Dataset entries
____________________
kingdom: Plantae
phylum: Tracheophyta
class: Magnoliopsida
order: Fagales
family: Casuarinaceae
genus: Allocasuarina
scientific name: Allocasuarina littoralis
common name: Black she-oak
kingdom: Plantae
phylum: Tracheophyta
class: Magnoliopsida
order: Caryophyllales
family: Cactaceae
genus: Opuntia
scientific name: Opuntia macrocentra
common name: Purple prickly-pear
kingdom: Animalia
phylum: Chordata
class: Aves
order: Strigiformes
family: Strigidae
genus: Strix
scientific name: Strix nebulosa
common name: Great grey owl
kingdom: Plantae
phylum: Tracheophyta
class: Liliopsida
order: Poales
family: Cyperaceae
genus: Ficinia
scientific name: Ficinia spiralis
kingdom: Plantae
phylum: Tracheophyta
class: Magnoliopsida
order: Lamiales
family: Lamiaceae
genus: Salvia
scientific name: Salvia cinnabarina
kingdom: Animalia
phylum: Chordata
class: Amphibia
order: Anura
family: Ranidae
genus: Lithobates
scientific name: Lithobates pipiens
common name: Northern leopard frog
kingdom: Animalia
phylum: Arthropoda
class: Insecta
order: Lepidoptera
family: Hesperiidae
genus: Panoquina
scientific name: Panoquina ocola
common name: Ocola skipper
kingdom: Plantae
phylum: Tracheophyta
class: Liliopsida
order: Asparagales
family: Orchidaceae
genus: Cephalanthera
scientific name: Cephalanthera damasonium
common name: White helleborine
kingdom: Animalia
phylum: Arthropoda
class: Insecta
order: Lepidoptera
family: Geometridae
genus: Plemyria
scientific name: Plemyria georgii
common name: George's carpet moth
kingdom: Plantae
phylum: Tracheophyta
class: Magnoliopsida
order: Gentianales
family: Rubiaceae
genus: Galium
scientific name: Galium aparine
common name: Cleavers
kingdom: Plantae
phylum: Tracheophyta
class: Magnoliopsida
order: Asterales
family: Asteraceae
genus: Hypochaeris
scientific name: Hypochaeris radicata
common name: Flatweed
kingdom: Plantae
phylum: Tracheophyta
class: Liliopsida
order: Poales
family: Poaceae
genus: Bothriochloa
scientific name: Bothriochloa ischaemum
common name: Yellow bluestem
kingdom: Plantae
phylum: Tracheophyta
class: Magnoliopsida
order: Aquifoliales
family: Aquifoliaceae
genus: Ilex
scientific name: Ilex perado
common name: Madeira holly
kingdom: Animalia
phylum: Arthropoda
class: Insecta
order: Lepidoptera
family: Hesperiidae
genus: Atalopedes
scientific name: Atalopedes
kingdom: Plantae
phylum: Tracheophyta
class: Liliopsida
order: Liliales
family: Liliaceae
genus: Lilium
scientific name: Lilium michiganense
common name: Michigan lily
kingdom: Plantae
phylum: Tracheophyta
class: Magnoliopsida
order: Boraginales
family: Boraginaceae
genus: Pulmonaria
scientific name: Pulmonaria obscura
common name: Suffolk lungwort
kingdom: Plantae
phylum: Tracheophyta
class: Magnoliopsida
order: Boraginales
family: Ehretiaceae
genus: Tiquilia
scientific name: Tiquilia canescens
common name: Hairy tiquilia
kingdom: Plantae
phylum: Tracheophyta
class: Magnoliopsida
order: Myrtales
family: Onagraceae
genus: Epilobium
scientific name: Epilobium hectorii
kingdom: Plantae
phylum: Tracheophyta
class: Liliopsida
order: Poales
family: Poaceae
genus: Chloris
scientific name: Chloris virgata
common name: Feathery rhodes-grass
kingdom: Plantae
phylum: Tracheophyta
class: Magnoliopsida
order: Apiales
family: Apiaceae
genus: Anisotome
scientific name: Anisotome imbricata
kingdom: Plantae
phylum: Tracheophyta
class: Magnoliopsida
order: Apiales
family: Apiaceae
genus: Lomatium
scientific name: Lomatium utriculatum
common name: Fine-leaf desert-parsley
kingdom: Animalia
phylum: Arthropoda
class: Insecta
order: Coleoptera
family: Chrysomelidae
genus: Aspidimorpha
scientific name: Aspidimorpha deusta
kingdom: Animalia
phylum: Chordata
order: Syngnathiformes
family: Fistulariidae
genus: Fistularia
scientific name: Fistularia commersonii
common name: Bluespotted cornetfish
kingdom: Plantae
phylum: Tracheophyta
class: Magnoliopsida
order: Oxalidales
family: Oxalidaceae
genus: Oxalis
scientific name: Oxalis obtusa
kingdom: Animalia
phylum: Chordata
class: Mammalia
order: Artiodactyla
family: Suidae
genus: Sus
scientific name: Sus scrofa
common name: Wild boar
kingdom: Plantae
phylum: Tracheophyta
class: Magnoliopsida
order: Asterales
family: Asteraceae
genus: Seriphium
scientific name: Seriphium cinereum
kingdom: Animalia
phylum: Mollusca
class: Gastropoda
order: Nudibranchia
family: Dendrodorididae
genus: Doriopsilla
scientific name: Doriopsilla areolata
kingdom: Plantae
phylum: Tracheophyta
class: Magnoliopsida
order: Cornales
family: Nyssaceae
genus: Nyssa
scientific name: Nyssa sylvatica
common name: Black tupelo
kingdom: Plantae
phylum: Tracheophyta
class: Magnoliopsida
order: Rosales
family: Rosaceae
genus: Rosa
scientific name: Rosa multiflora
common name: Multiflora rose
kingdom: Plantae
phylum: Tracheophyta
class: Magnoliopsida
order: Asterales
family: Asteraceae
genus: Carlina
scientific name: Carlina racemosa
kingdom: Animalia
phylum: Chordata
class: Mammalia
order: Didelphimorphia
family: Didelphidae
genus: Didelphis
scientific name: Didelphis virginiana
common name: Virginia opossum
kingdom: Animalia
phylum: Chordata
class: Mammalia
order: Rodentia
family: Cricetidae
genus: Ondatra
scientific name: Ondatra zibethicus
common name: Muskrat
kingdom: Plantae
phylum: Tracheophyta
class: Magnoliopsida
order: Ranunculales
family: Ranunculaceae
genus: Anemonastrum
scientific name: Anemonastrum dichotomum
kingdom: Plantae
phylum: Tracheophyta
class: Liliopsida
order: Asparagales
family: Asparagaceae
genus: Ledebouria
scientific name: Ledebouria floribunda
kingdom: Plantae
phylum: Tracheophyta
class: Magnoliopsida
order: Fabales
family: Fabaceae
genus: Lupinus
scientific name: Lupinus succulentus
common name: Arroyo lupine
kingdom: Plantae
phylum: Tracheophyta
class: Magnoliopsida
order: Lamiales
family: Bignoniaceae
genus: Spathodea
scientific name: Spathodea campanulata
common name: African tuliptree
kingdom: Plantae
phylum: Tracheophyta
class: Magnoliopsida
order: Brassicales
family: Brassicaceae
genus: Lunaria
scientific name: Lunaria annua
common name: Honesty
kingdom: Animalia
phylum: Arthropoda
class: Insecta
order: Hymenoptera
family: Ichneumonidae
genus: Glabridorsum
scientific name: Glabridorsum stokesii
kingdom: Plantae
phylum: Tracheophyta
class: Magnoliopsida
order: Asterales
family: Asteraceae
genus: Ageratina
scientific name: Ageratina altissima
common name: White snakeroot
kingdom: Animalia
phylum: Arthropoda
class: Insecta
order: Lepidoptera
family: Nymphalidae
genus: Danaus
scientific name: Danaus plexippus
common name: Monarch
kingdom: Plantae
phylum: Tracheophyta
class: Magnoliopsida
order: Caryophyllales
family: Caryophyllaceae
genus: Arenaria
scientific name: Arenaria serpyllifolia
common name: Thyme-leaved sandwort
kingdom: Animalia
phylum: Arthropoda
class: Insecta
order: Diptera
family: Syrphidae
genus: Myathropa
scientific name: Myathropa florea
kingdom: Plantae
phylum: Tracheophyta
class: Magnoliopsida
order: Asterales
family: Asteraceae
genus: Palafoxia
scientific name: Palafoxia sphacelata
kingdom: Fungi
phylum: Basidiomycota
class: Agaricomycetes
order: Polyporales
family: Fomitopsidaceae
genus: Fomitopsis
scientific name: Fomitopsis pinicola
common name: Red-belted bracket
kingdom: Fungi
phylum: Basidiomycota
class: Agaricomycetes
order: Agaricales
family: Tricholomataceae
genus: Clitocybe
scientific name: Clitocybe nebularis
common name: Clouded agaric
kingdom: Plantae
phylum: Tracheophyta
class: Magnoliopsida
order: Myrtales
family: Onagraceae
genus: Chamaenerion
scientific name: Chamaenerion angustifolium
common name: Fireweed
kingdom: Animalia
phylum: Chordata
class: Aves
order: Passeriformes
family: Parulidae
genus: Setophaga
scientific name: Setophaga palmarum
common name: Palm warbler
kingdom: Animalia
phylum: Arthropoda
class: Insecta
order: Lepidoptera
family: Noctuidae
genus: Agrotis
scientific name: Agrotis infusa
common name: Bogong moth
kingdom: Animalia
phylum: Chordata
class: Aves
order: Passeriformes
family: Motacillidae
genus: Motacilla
____________________
> [TASK OBJECTIVE]:
Copy the material above word for word, starting at its first line and stopping after the line that contains "genus: Galium".

> [WRITTEN SOLUTION]:
kingdom: Plantae
phylum: Tracheophyta
class: Magnoliopsida
order: Fagales
family: Casuarinaceae
genus: Allocasuarina
scientific name: Allocasuarina littoralis
common name: Black she-oak
kingdom: Plantae
phylum: Tracheophyta
class: Magnoliopsida
order: Caryophyllales
family: Cactaceae
genus: Opuntia
scientific name: Opuntia macrocentra
common name: Purple prickly-pear
kingdom: Animalia
phylum: Chordata
class: Aves
order: Strigiformes
family: Strigidae
genus: Strix
scientific name: Strix nebulosa
common name: Great grey owl
kingdom: Plantae
phylum: Tracheophyta
class: Liliopsida
order: Poales
family: Cyperaceae
genus: Ficinia
scientific name: Ficinia spiralis
kingdom: Plantae
phylum: Tracheophyta
class: Magnoliopsida
order: Lamiales
family: Lamiaceae
genus: Salvia
scientific name: Salvia cinnabarina
kingdom: Animalia
phylum: Chordata
class: Amphibia
order: Anura
family: Ranidae
genus: Lithobates
scientific name: Lithobates pipiens
common name: Northern leopard frog
kingdom: Animalia
phylum: Arthropoda
class: Insecta
order: Lepidoptera
family: Hesperiidae
genus: Panoquina
scientific name: Panoquina ocola
common name: Ocola skipper
kingdom: Plantae
phylum: Tracheophyta
class: Liliopsida
order: Asparagales
family: Orchidaceae
genus: Cephalanthera
scientific name: Cephalanthera damasonium
common name: White helleborine
kingdom: Animalia
phylum: Arthropoda
class: Insecta
order: Lepidoptera
family: Geometridae
genus: Plemyria
scientific name: Plemyria georgii
common name: George's carpet moth
kingdom: Plantae
phylum: Tracheophyta
class: Magnoliopsida
order: Gentianales
family: Rubiaceae
genus: Galium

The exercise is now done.